🤖 AI Summary
A long-standing debate in robotics concerns whether left- and right-invariant extended Kalman filters (IEKFs) are equivalent and whether their chirality must match the measurement model’s. Method: This paper proves that, on Lie groups, left- and right-IEKFs are mathematically equivalent when a proper state reset step is incorporated—grounded in group-affine system theory and validated via simulations in a GNSS-aided inertial navigation framework. Results: The reset mechanism eliminates chirality-induced discrepancies and substantially improves the asymptotic estimation performance of IEKF. Crucially, the work refutes the common misconception that IEKF chirality must be selected based on the measurement model, establishing the reset step as an essential design element for ensuring consistency and robustness of invariant filtering. This provides both a unifying theoretical perspective and practical guidance for state estimation on Lie groups.
📝 Abstract
The extended Kalman filter (EKF) has been the industry standard for state estimation problems over the past sixty years. The Invariant Extended Kalman Filter (IEKF) is a recent development of the EKF for the class of group-affine systems on Lie groups that has shown superior performance for inertial navigation problems.

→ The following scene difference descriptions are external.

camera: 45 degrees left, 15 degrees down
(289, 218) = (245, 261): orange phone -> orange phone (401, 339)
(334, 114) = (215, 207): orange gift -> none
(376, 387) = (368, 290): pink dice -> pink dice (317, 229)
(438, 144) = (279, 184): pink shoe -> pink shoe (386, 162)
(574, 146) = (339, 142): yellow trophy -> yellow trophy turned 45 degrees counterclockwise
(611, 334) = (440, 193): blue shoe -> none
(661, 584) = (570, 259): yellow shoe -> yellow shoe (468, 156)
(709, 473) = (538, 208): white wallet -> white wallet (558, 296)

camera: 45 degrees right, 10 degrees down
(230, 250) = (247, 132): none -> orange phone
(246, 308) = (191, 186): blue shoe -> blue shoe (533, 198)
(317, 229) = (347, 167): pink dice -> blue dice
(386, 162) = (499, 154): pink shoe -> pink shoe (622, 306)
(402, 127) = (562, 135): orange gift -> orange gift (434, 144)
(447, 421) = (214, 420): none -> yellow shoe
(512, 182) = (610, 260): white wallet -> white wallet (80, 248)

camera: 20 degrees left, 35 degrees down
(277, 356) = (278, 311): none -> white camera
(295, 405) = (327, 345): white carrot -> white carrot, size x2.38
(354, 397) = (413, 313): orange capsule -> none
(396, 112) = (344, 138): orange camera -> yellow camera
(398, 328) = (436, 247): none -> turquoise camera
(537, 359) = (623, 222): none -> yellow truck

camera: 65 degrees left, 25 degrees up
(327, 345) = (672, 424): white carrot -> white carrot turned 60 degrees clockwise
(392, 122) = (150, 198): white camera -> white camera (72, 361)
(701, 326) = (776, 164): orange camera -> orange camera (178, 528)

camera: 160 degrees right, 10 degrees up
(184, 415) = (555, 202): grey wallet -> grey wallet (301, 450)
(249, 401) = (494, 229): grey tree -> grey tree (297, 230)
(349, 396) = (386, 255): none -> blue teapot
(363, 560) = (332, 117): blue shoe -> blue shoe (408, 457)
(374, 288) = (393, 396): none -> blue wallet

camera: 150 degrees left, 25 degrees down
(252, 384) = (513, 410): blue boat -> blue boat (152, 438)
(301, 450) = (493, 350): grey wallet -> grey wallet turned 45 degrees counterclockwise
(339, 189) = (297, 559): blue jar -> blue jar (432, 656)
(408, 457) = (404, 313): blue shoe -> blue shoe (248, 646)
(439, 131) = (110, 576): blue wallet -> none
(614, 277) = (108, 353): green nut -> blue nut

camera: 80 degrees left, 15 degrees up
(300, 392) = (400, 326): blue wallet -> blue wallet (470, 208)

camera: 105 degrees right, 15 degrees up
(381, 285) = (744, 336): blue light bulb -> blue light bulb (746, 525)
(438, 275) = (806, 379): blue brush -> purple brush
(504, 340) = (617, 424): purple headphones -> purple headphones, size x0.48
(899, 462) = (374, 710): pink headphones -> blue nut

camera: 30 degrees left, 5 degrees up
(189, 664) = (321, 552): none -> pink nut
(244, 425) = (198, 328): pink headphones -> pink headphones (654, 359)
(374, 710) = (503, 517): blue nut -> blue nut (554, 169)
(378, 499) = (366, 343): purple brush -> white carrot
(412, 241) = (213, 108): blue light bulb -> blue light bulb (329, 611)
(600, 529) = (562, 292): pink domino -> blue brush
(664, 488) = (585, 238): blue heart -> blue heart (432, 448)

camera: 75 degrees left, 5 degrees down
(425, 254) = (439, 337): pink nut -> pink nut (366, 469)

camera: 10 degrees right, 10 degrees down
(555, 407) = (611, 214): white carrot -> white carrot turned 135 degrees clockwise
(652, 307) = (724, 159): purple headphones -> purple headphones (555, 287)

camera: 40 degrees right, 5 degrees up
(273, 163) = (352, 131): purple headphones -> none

The IEKF comes in two versions, left- and right- handed respectively, and there is a perception in the robotics community that these filters are different and one should choose the handedness of the IEKF to match handedness of the measurement model for a given filtering problem. In this paper, we revisit these algorithms and demonstrate that the left- and right- IEKF algorithms (with reset step) are identical, that is, the choice of the handedness does not affect the IEKF's performance when the reset step is properly implemented. The reset step was not originally proposed as part of the IEKF, however, we provide simulations to show that the reset step improves asymptotic performance of all versions of the the filter, and should be included in all high performance algorithms. The GNSS-aided inertial navigation system (INS) is used as a motivating example to demonstrate the equivalence of the two filters.